O “Manuscrito inédito de 1931” de Freud: o retorno de um recalcado
No último sábado foi oficialmente lançado, na Sociedade Brasileira de Psicanálise de São Paulo, o “Manuscrito inédito de 1931” de Sigmund Freud, livro organizado por Alexandre Socha, psicanalista da SBPSP, e editado pela Blucher editora. O lançamento aconteceu em um evento que contou com a presença de Elsa Vera Kunze Post Susemihl, quem cuidou da primorosa tradução do texto original, em alemão, Luís Carlos Menezes, que escreve o posfácio do livro, e Renato Mezan, que brindou a plateia com uma primorosa explanação do contexto histórico que inspirou e deu origem ao manuscrito perdido do pai da psicanálise.
Trata-se de uma obra introdutória à psicanálise, escrita por Freud para leigos, e sobretudo voltada para o público norte-americano. No manuscrito original Freud apresenta as três teorias fundamentais da Psicanálise de maneira clara, direta e didática.
O manuscrito inédito é, na verdade, o primeiro capítulo de uma obra escrita em parceria com o amigo William C. Bullitt, que foi embaixador dos Estados Unidos em vários países importantes da Europa, e que junto com Marie Bonaparte ajudou Freud a escapar dos nazistas. O texto compunha o primeiro capítulo de um livro quase todo escrito por Bullitt sobre o presidente americano Thomas Woodrow Wilson, que governou o país de 1913 a 1921 e conduziu parca e desastrosamente as negociações do tratado de Versalhes, ao fim da I Guerra Mundial. Este livro pretendia ser um estudo de caso psicológico sobre o desastrado presidente, mas só chegou a ser publicado em 1966. O motivo teria sido uma série de desencontros entre Freud e Bullitt, mas acima de tudo, por conta de discordâncias que ambos mantinham acerca das reflexões científicas que Freud faz sobre o Cristo e o cristianismo, no texto do primeiro capítulo.
Contudo, a riqueza do exemplar recentemente lançado consiste no fato de que o texto está mais completo do que aquele lançado em 1966, além da apresentação da análise inédita do simbolismo da figura de Cristo à luz da teoria psicanalítica, encerrando o esforço que o cristianismo empregou com o fim de resolver a questão da culpa inconsciente.

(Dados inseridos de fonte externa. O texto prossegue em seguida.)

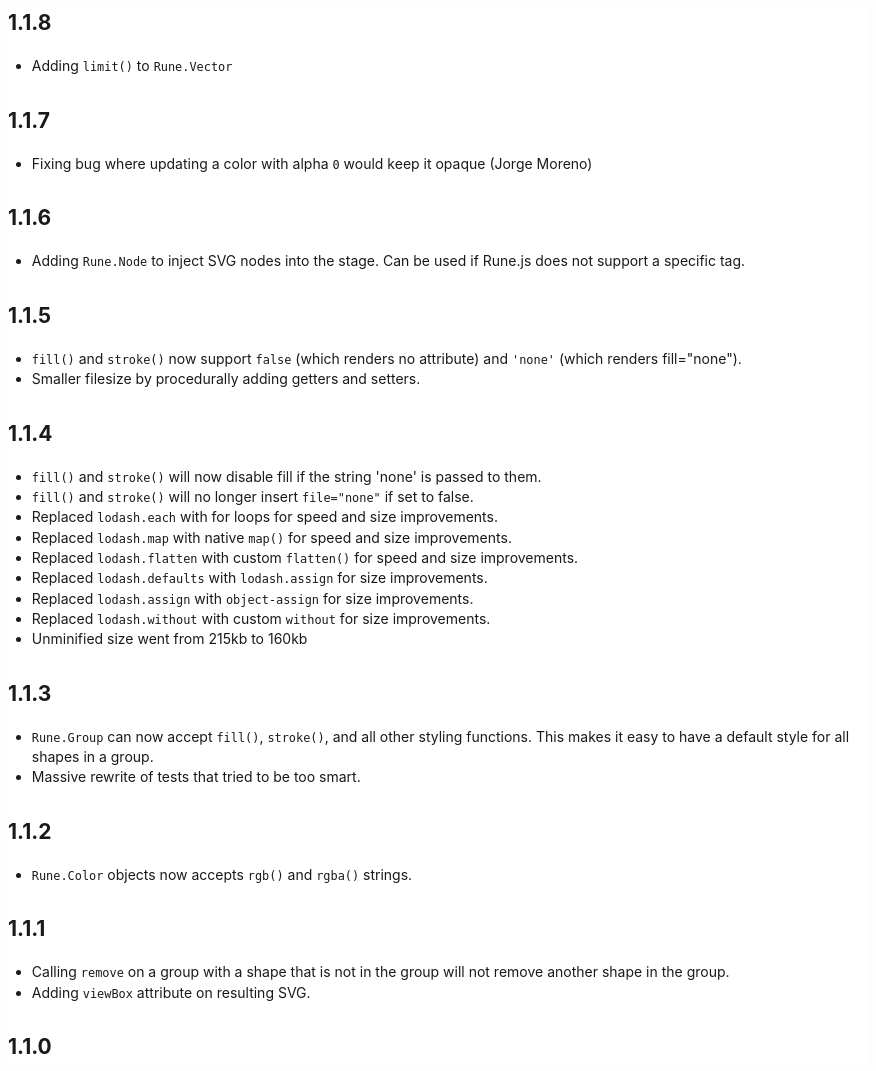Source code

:## 1.1.8

- Adding `limit()` to `Rune.Vector`

## 1.1.7

- Fixing bug where updating a color with alpha `0` would keep it opaque (Jorge Moreno)

## 1.1.6

- Adding `Rune.Node` to inject SVG nodes into the stage. Can be used if Rune.js does not support a specific tag.

## 1.1.5

- `fill()` and `stroke()` now support `false` (which renders no attribute) and `'none'` (which renders fill="none").
- Smaller filesize by procedurally adding getters and setters.

## 1.1.4

- `fill()` and `stroke()` will now disable fill if the string 'none' is passed to them.
- `fill()` and `stroke()` will no longer insert `file="none"` if set to false.
- Replaced `lodash.each` with for loops for speed and size improvements.
- Replaced `lodash.map` with native `map()` for speed and size improvements.
- Replaced `lodash.flatten` with custom `flatten()` for speed and size improvements.
- Replaced `lodash.defaults` with `lodash.assign` for size improvements.
- Replaced `lodash.assign` with `object-assign` for size improvements.
- Replaced `lodash.without` with custom `without` for size improvements.
- Unminified size went from 215kb to 160kb

## 1.1.3

- `Rune.Group` can now accept `fill()`, `stroke()`, and all other styling functions. This makes it easy to have a default style for all shapes in a group.
- Massive rewrite of tests that tried to be too smart.

## 1.1.2

- `Rune.Color` objects now accepts `rgb()` and `rgba()` strings.

## 1.1.1

- Calling `remove` on a group with a shape that is not in the group will not remove another shape in the group.
- Adding `viewBox` attribute on resulting SVG.

## 1.1.0
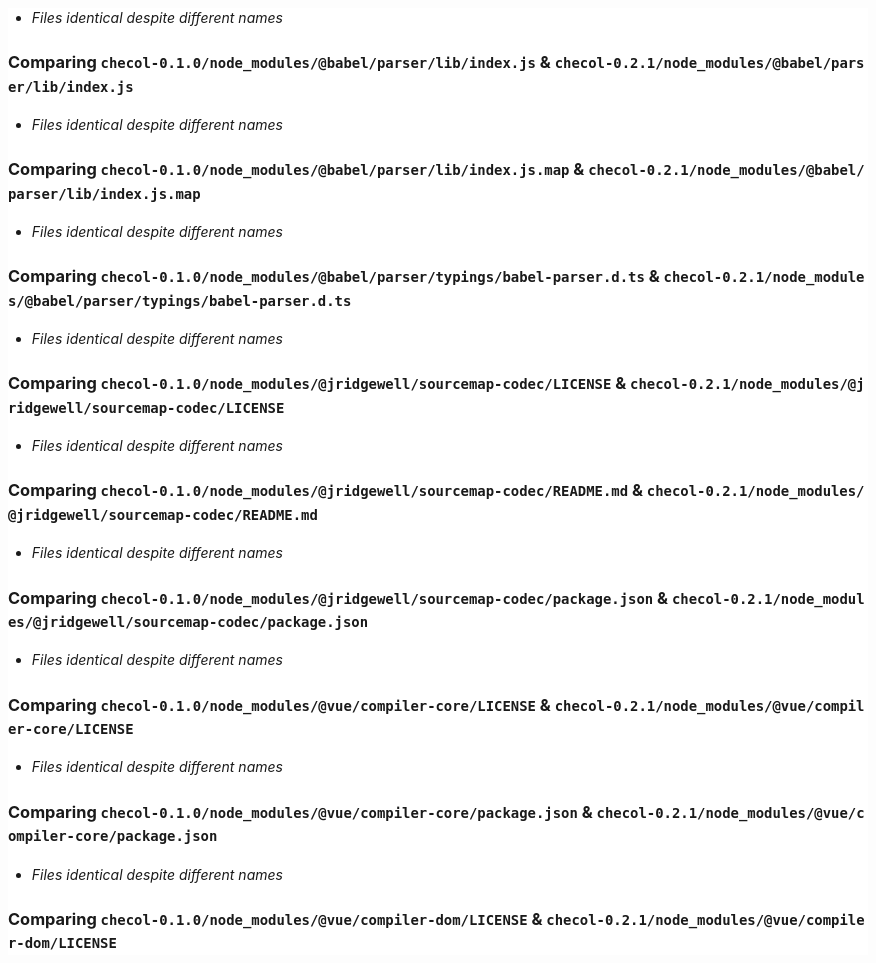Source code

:  * *Files identical despite different names*

### Comparing `checol-0.1.0/node_modules/@babel/parser/lib/index.js` & `checol-0.2.1/node_modules/@babel/parser/lib/index.js`

 * *Files identical despite different names*

### Comparing `checol-0.1.0/node_modules/@babel/parser/lib/index.js.map` & `checol-0.2.1/node_modules/@babel/parser/lib/index.js.map`

 * *Files identical despite different names*

### Comparing `checol-0.1.0/node_modules/@babel/parser/typings/babel-parser.d.ts` & `checol-0.2.1/node_modules/@babel/parser/typings/babel-parser.d.ts`

 * *Files identical despite different names*

### Comparing `checol-0.1.0/node_modules/@jridgewell/sourcemap-codec/LICENSE` & `checol-0.2.1/node_modules/@jridgewell/sourcemap-codec/LICENSE`

 * *Files identical despite different names*

### Comparing `checol-0.1.0/node_modules/@jridgewell/sourcemap-codec/README.md` & `checol-0.2.1/node_modules/@jridgewell/sourcemap-codec/README.md`

 * *Files identical despite different names*

### Comparing `checol-0.1.0/node_modules/@jridgewell/sourcemap-codec/package.json` & `checol-0.2.1/node_modules/@jridgewell/sourcemap-codec/package.json`

 * *Files identical despite different names*

### Comparing `checol-0.1.0/node_modules/@vue/compiler-core/LICENSE` & `checol-0.2.1/node_modules/@vue/compiler-core/LICENSE`

 * *Files identical despite different names*

### Comparing `checol-0.1.0/node_modules/@vue/compiler-core/package.json` & `checol-0.2.1/node_modules/@vue/compiler-core/package.json`

 * *Files identical despite different names*

### Comparing `checol-0.1.0/node_modules/@vue/compiler-dom/LICENSE` & `checol-0.2.1/node_modules/@vue/compiler-dom/LICENSE`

Podemos afirmar também que o manuscrito se apresenta como uma alternativa didática para uma nova trajetória de apresentação da Psicanálise em cursos introdutórios desta disciplina. Além disso, o prefácio e o posfácio coroam a edição, tanto pelo rico e delicioso recorte histórico que contextualiza o nascimento do projeto comum a Freud e Bullitt, apresentado por Socha no início do livro, quanto pela pesquisa textual de Menezes, que aponta as diferenças entre o artigo de 1966 e o atual.
Mas as perguntas que emergem diante da qualidade e utilidade do manuscrito para o estudo e divulgação da Psicanálise é como um texto desses ficou tanto tempo desaparecido? E porque ressurgiu justamente agora? Talvez não nos seja possível encontrar a resposta à primeira pergunta, mas certamente cumpre-nos admitir que possivelmente o acaso não tenha exercido uma função assim tão primordial no que diz respeito ao ressurgimento do texto, como parece querer acreditar o organizador do livro, logo na frase inaugural da publicação. Acontece que as linhas do Inconsciente revelam uma coerência que quase sempre escapa ao primeiro olhar, pois é sempre através das entrelinhas dos atos falhos ou sonhos que ele retorna, revelando o afeto recalcado. O livro, assim como o texto do Freud, desafiador e revelador das vicissitudes de uma época que, de maneira semelhante à nossa, foi sendo marcada pelo conservadorismo, pelos fascismos, pela militarização das nações e pela tensão psicótica entre os povos, ressurge como o retorno do recalcado, libertando as mentes e os corações para o pensamento livre, fruto do eterno movimento do desejo humano.